>>>>>

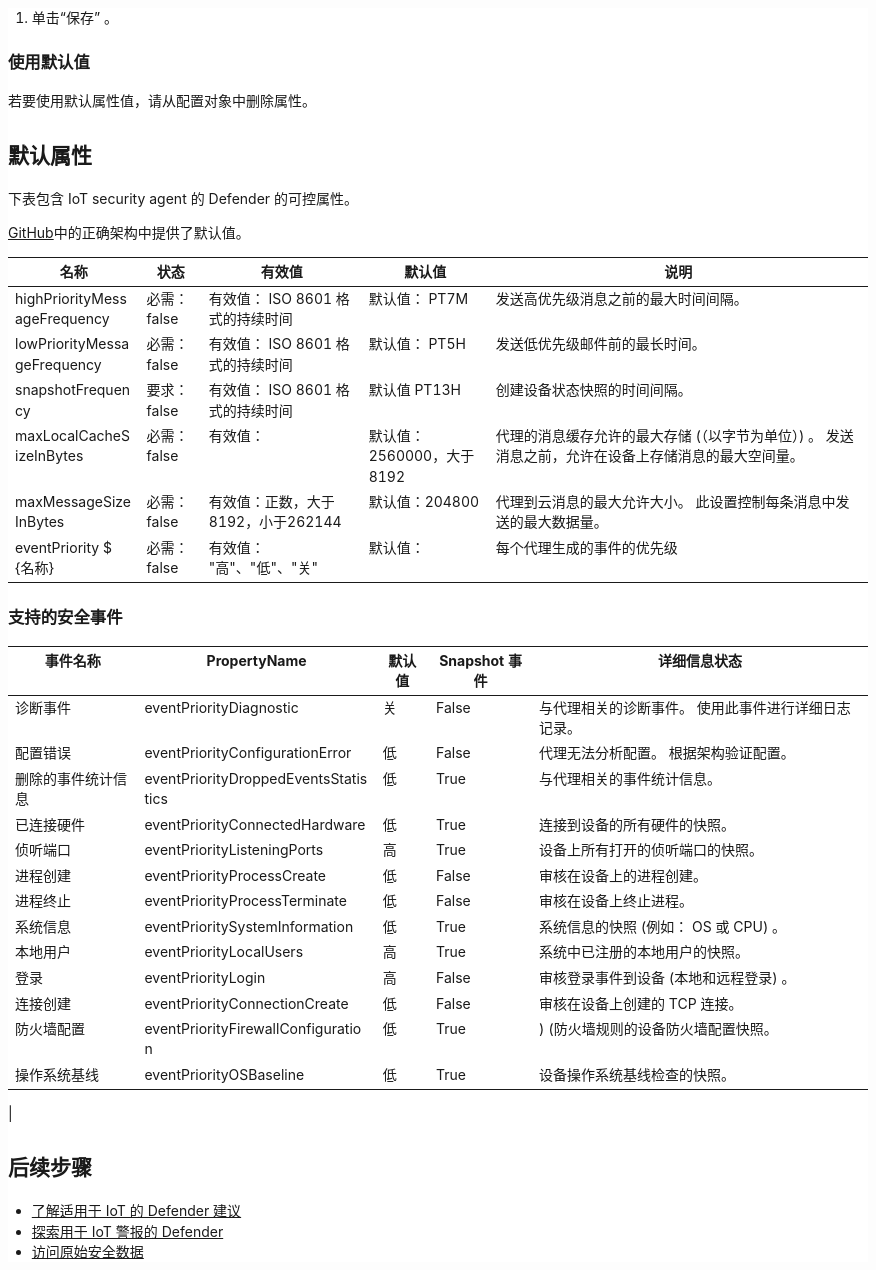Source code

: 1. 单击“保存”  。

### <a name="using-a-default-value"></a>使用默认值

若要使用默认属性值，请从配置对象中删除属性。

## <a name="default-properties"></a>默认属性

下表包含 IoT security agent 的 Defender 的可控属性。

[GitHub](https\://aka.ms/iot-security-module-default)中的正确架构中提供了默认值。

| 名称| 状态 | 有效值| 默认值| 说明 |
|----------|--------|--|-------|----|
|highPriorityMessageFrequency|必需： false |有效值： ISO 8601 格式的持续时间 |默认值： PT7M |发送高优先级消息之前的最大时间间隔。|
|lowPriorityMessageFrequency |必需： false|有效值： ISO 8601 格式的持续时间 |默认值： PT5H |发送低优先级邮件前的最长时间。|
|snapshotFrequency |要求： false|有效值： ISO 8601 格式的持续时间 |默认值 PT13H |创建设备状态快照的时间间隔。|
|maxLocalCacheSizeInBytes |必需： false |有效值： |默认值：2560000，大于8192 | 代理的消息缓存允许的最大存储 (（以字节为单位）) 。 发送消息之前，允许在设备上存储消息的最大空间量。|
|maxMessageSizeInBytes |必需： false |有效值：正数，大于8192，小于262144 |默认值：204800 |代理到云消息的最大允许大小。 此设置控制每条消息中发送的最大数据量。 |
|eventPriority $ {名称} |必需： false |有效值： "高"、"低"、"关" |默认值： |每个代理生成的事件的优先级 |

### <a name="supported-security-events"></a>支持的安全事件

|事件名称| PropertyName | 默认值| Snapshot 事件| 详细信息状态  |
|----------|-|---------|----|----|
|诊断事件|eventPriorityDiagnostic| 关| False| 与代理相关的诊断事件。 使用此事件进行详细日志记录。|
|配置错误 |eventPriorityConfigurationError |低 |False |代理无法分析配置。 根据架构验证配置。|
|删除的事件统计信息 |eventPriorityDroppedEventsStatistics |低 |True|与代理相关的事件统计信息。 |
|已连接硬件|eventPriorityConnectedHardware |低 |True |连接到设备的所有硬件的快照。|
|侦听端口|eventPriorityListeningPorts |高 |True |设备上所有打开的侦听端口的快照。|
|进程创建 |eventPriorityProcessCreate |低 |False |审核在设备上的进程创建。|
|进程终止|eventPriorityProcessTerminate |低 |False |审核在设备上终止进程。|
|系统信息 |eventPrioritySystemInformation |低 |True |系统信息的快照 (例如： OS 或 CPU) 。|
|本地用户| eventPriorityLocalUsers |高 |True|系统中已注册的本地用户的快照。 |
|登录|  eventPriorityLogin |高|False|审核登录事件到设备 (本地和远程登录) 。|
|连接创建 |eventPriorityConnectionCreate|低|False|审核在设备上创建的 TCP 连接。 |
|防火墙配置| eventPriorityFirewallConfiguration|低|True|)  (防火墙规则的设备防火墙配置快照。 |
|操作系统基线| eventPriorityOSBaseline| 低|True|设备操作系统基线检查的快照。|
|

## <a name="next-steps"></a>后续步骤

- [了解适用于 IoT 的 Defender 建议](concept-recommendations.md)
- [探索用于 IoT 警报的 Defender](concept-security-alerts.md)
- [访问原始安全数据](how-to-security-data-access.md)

<<<<<

PROBLEM:
Where the data above reaches the line holding "格式的持续时间 |默认值： PT5H |发送低优先级邮件前的最长时间。|", begin printing, and stop after the line holding "- [探索用于 IoT". Each line must be reproduced exactly, with nothing else added.

RESULT OF THIS TASK:
|lowPriorityMessageFrequency |必需： false|有效值： ISO 8601 格式的持续时间 |默认值： PT5H |发送低优先级邮件前的最长时间。|
|snapshotFrequency |要求： false|有效值： ISO 8601 格式的持续时间 |默认值 PT13H |创建设备状态快照的时间间隔。|
|maxLocalCacheSizeInBytes |必需： false |有效值： |默认值：2560000，大于8192 | 代理的消息缓存允许的最大存储 (（以字节为单位）) 。 发送消息之前，允许在设备上存储消息的最大空间量。|
|maxMessageSizeInBytes |必需： false |有效值：正数，大于8192，小于262144 |默认值：204800 |代理到云消息的最大允许大小。 此设置控制每条消息中发送的最大数据量。 |
|eventPriority $ {名称} |必需： false |有效值： "高"、"低"、"关" |默认值： |每个代理生成的事件的优先级 |

### <a name="supported-security-events"></a>支持的安全事件

|事件名称| PropertyName | 默认值| Snapshot 事件| 详细信息状态  |
|----------|-|---------|----|----|
|诊断事件|eventPriorityDiagnostic| 关| False| 与代理相关的诊断事件。 使用此事件进行详细日志记录。|
|配置错误 |eventPriorityConfigurationError |低 |False |代理无法分析配置。 根据架构验证配置。|
|删除的事件统计信息 |eventPriorityDroppedEventsStatistics |低 |True|与代理相关的事件统计信息。 |
|已连接硬件|eventPriorityConnectedHardware |低 |True |连接到设备的所有硬件的快照。|
|侦听端口|eventPriorityListeningPorts |高 |True |设备上所有打开的侦听端口的快照。|
|进程创建 |eventPriorityProcessCreate |低 |False |审核在设备上的进程创建。|
|进程终止|eventPriorityProcessTerminate |低 |False |审核在设备上终止进程。|
|系统信息 |eventPrioritySystemInformation |低 |True |系统信息的快照 (例如： OS 或 CPU) 。|
|本地用户| eventPriorityLocalUsers |高 |True|系统中已注册的本地用户的快照。 |
|登录|  eventPriorityLogin |高|False|审核登录事件到设备 (本地和远程登录) 。|
|连接创建 |eventPriorityConnectionCreate|低|False|审核在设备上创建的 TCP 连接。 |
|防火墙配置| eventPriorityFirewallConfiguration|低|True|)  (防火墙规则的设备防火墙配置快照。 |
|操作系统基线| eventPriorityOSBaseline| 低|True|设备操作系统基线检查的快照。|
|

## <a name="next-steps"></a>后续步骤

- [了解适用于 IoT 的 Defender 建议](concept-recommendations.md)
- [探索用于 IoT 警报的 Defender](concept-security-alerts.md)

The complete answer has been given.